Ich habe nicht die Vorstellung eines einheitlichen Stils. Meine These ist eine ganz alte, dass nämlich keine abgeschlossene Wohnidee, sondern eine Collage, die sich in ständigem Wandel befindet, dem Wesen des Wohnens am besten entspricht. Dinge aus der Vergangenheit stehen zusammen mit Dingen aus der Gegenwart; da verschwindet mal was und da kommt mal was hinzu, Dinge, die wertvoll sind, und Dinge, die nicht so wertvoll sind und die zusammen die individuelle Lebensgeschichte spiegeln. Da dürfen Widersprüche auftreten, da soll vor allem aber eine gewisse Entspanntheit sein. Die Menschen wollen im Wohnen doch ihr Wesen ausdrücken und nicht in einen Showroom versetzt werden. Ich möchte es jedenfalls nicht.
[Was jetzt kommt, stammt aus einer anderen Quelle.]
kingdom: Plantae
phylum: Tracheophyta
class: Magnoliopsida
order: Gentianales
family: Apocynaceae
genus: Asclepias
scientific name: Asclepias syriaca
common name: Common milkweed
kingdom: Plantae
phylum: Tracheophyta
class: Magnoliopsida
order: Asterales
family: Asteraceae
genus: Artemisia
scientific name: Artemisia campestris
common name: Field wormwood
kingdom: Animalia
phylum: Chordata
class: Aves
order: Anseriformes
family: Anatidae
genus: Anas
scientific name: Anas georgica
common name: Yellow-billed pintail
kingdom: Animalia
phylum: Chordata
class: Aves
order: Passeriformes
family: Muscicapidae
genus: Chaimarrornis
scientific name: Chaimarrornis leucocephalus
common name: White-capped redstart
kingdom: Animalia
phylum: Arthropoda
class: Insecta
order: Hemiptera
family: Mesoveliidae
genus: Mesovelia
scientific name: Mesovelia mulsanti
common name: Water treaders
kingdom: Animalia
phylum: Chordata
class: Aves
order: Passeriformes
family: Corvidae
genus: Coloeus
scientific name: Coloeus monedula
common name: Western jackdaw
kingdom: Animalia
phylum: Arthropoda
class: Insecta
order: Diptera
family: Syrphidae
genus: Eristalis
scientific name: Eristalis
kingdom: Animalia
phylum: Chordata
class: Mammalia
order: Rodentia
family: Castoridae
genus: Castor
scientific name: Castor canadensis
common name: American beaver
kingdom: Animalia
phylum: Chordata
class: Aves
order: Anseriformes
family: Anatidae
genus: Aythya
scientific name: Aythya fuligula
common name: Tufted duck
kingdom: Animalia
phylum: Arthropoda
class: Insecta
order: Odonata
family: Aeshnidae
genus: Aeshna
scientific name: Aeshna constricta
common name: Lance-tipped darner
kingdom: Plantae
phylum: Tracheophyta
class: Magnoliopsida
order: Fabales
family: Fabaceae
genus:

Gerade moderne Schweizer Wohnungen sehen aber oft recht perfekt und steril aus.

Sie meinen, alles in Schwarz und Chrom, Corbusier, USM-Regal, Aluchair... Das ist ja fast ein Klischee des modernen schweizerischen Wohnens. Vielleicht hat das mit der besonderen Affinität der Schweiz zu den Idealen der Moderne
zu tun, dem Kargen, dem Zurückhaltenden und den ehrlich sichtbaren Funktionen. All das entspricht ja auch einer calvinistischen Weltschau mit ihrer starken, nüchternen Arbeitsethik. Die Wohnung ist nun mal auch ein Psychogramm des Bewohners.

Zur Person

Dr. Rolf Fehlbaum baute ab 1977 die familiäre Möbelfirma zu einer der ersten Designadressen Europas aus. Für die diversen Firmengebäude engagierte er Weltklassearchitekten wie Frank Gehry, Zaha Hadid und Tadao Ando.

Vitra

Vitra wird im Baseler Vorort Birsfelden verwaltet; Hauptproduktionsort ist das zehn Kilometer weit entfernte deutsche Weil am Rhein. Dort steht auch ein spektakuläres Firmenmuseum und dort eröffnete Anfang 2010 ein eigenes Vitra-Kaufhaus nach einem Entwurf der Architekten Herzog & de Meuron.

Vitra im Internet: www.vitra.com

Das Interview wurde im September 2009 geführt.